Would you repeat exactly the part of the listing below that runs from the line containing "of unremarkable vagina" down to the line containing "photomicrograph displays no", inclusive, and nothing else?
──────────────────────────────
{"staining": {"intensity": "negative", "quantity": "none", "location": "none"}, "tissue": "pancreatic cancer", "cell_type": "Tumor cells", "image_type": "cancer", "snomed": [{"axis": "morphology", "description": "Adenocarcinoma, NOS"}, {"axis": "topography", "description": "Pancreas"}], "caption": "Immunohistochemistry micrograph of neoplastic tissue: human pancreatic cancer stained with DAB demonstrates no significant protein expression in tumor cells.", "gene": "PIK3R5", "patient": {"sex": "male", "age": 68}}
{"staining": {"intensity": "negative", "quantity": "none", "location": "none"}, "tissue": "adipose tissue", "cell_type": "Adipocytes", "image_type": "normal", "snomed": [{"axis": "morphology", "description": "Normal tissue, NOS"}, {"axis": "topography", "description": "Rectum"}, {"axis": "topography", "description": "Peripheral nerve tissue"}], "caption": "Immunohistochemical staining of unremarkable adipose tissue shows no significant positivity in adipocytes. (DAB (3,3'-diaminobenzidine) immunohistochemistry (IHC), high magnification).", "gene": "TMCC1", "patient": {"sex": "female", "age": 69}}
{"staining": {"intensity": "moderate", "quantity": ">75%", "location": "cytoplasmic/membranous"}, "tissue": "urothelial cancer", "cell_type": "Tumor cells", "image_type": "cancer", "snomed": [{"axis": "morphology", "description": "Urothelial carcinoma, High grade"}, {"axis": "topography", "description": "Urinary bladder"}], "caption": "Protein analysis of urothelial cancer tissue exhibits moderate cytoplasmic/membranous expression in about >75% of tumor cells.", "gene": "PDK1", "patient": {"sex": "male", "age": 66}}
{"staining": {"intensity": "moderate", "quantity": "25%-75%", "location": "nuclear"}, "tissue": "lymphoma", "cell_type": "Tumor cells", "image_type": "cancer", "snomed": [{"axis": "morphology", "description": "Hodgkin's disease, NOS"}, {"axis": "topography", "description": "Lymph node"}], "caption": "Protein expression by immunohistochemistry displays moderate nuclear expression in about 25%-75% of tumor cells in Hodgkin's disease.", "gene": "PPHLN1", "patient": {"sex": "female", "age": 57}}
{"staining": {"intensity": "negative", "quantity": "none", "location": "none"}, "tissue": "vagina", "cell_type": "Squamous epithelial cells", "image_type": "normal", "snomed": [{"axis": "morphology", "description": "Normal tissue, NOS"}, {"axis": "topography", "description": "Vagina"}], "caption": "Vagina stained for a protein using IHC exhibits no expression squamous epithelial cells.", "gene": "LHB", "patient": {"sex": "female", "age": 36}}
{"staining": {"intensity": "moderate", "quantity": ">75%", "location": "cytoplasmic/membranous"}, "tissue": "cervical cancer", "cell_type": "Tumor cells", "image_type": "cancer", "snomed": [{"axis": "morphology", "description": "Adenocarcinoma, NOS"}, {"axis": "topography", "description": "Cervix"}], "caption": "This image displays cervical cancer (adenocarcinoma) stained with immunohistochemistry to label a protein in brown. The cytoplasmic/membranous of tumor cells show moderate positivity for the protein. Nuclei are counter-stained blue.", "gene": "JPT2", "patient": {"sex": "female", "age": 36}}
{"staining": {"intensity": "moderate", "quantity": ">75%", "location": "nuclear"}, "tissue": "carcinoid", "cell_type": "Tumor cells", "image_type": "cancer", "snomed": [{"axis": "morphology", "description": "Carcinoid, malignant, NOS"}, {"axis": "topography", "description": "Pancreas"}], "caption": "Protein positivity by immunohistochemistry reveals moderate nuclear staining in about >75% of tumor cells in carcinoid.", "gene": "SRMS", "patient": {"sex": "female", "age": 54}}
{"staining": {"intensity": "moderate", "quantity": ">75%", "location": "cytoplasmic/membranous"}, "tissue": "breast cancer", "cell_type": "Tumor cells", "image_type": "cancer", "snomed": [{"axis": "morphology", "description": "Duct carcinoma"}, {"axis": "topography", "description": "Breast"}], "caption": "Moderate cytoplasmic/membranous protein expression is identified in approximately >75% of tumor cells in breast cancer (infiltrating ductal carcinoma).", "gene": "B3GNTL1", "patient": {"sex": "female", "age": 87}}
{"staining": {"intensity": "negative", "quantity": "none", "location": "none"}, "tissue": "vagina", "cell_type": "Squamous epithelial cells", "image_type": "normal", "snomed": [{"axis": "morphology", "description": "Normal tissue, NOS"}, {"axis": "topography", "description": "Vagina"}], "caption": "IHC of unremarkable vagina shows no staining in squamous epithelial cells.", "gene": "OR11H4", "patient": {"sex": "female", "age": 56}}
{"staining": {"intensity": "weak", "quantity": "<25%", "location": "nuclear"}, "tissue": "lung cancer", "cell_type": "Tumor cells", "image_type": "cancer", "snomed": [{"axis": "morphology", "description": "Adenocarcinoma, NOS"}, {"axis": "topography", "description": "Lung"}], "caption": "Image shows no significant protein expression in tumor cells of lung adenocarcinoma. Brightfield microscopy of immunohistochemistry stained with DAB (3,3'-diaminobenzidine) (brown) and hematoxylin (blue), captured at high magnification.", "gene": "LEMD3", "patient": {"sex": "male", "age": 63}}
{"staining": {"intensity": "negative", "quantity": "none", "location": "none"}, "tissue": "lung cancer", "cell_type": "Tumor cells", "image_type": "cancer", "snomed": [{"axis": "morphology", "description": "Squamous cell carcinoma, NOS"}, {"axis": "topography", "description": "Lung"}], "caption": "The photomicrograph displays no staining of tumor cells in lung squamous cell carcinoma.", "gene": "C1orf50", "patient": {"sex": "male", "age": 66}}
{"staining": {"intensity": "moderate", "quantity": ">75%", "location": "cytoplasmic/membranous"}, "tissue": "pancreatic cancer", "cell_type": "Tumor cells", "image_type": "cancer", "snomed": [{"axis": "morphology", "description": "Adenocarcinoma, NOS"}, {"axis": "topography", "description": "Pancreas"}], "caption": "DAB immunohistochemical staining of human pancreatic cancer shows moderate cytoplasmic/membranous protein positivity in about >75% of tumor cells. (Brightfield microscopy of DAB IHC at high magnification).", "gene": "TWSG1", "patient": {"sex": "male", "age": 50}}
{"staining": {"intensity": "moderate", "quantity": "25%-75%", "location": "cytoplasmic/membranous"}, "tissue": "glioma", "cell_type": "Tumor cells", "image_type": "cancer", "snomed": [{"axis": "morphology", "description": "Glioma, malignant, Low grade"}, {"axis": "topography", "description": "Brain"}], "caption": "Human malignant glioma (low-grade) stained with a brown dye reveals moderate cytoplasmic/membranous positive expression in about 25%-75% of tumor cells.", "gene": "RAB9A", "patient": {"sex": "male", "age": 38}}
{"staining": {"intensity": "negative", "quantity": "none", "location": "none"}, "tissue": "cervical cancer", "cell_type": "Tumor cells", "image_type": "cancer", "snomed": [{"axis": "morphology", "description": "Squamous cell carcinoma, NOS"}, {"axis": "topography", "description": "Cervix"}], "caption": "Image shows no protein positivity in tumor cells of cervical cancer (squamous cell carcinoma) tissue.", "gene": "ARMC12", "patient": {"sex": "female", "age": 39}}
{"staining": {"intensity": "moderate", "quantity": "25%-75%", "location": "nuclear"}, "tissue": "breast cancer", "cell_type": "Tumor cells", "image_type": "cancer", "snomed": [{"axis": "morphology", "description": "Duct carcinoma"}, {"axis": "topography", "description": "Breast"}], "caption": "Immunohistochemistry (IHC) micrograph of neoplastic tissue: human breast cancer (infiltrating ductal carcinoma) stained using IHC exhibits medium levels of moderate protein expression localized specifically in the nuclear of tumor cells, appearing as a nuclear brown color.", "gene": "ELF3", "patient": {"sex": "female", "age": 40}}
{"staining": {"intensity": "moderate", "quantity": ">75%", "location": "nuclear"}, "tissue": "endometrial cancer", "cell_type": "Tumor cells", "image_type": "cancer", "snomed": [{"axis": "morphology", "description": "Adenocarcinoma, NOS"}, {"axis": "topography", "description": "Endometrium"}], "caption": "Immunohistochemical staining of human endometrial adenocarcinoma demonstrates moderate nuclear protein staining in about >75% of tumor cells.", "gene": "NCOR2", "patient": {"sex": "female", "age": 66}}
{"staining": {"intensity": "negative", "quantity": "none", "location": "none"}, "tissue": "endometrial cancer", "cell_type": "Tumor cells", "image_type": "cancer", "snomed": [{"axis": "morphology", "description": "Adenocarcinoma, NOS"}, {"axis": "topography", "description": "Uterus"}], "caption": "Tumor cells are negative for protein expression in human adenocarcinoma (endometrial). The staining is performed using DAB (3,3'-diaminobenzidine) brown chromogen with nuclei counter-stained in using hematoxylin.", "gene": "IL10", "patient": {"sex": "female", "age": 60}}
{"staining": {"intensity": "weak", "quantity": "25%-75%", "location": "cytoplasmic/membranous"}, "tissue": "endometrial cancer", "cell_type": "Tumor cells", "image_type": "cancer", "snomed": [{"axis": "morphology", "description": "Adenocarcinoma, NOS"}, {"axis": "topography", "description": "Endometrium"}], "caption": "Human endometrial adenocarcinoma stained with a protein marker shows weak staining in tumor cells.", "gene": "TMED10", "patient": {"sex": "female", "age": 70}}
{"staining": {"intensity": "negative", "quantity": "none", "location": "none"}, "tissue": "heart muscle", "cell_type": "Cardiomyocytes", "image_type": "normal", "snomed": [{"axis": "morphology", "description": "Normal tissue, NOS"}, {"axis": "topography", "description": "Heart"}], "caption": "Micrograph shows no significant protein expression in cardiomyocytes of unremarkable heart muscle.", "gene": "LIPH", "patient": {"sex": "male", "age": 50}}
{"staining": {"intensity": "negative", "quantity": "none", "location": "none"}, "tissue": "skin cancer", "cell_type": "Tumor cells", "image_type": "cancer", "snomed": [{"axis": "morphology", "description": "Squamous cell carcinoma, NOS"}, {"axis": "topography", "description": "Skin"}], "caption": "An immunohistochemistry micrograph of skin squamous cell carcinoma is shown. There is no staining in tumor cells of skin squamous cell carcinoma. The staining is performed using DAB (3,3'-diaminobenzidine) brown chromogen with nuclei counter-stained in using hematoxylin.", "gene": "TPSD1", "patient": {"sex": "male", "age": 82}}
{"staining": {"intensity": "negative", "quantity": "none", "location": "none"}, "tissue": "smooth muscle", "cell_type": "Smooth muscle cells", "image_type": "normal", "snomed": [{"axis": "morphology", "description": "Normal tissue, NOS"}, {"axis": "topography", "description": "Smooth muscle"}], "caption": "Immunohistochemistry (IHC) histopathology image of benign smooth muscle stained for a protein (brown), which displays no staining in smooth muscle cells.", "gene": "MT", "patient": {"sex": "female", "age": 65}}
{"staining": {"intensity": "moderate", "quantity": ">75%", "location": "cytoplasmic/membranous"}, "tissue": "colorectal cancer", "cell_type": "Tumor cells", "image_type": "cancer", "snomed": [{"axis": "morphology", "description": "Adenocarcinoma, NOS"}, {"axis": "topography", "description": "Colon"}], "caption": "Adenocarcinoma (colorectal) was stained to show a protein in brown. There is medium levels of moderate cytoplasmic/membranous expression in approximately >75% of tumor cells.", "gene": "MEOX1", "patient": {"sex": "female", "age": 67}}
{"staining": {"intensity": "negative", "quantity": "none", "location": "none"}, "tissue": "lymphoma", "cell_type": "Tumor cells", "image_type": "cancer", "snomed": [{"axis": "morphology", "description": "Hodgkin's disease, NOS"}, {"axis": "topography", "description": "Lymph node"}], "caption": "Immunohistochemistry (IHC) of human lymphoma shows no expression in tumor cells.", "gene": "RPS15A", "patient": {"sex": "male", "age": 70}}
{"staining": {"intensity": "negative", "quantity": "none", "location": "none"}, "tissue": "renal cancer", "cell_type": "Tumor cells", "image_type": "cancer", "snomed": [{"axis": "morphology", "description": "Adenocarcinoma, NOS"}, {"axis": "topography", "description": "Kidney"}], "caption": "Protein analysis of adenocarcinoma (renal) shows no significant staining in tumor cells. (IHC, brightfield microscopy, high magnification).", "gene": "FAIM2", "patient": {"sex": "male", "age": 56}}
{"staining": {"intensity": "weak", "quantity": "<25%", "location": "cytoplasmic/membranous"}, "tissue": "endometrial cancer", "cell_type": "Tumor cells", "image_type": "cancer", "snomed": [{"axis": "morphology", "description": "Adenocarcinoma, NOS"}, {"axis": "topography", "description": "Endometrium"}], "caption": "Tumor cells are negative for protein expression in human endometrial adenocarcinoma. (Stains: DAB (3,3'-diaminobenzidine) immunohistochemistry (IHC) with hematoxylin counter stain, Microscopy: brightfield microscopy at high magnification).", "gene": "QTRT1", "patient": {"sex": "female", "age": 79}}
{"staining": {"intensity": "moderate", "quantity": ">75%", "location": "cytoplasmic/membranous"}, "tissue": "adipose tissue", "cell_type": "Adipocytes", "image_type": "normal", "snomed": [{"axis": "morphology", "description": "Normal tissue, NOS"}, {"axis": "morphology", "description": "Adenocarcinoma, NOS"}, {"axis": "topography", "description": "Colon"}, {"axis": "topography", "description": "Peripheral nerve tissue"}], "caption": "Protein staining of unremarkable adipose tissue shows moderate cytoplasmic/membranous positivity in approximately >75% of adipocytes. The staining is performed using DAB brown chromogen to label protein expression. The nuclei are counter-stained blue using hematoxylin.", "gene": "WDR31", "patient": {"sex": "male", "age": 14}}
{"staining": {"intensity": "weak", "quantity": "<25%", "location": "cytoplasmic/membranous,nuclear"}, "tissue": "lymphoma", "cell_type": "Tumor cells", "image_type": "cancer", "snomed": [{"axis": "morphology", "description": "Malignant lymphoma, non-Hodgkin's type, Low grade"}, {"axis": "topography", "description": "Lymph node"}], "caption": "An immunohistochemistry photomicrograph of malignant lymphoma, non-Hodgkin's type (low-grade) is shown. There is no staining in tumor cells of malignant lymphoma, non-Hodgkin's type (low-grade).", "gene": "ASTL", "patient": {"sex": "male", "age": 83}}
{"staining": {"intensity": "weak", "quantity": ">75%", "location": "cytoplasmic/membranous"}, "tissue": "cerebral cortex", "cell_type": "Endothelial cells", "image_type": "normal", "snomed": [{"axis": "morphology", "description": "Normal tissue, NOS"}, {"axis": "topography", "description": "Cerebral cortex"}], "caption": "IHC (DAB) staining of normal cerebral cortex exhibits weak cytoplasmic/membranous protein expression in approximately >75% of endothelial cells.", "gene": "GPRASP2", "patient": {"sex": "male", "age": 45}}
──────────────────────────────
- Exercise result -
{"staining": {"intensity": "negative", "quantity": "none", "location": "none"}, "tissue": "vagina", "cell_type": "Squamous epithelial cells", "image_type": "normal", "snomed": [{"axis": "morphology", "description": "Normal tissue, NOS"}, {"axis": "topography", "description": "Vagina"}], "caption": "IHC of unremarkable vagina shows no staining in squamous epithelial cells.", "gene": "OR11H4", "patient": {"sex": "female", "age": 56}}
{"staining": {"intensity": "weak", "quantity": "<25%", "location": "nuclear"}, "tissue": "lung cancer", "cell_type": "Tumor cells", "image_type": "cancer", "snomed": [{"axis": "morphology", "description": "Adenocarcinoma, NOS"}, {"axis": "topography", "description": "Lung"}], "caption": "Image shows no significant protein expression in tumor cells of lung adenocarcinoma. Brightfield microscopy of immunohistochemistry stained with DAB (3,3'-diaminobenzidine) (brown) and hematoxylin (blue), captured at high magnification.", "gene": "LEMD3", "patient": {"sex": "male", "age": 63}}
{"staining": {"intensity": "negative", "quantity": "none", "location": "none"}, "tissue": "lung cancer", "cell_type": "Tumor cells", "image_type": "cancer", "snomed": [{"axis": "morphology", "description": "Squamous cell carcinoma, NOS"}, {"axis": "topography", "description": "Lung"}], "caption": "The photomicrograph displays no staining of tumor cells in lung squamous cell carcinoma.", "gene": "C1orf50", "patient": {"sex": "male", "age": 66}}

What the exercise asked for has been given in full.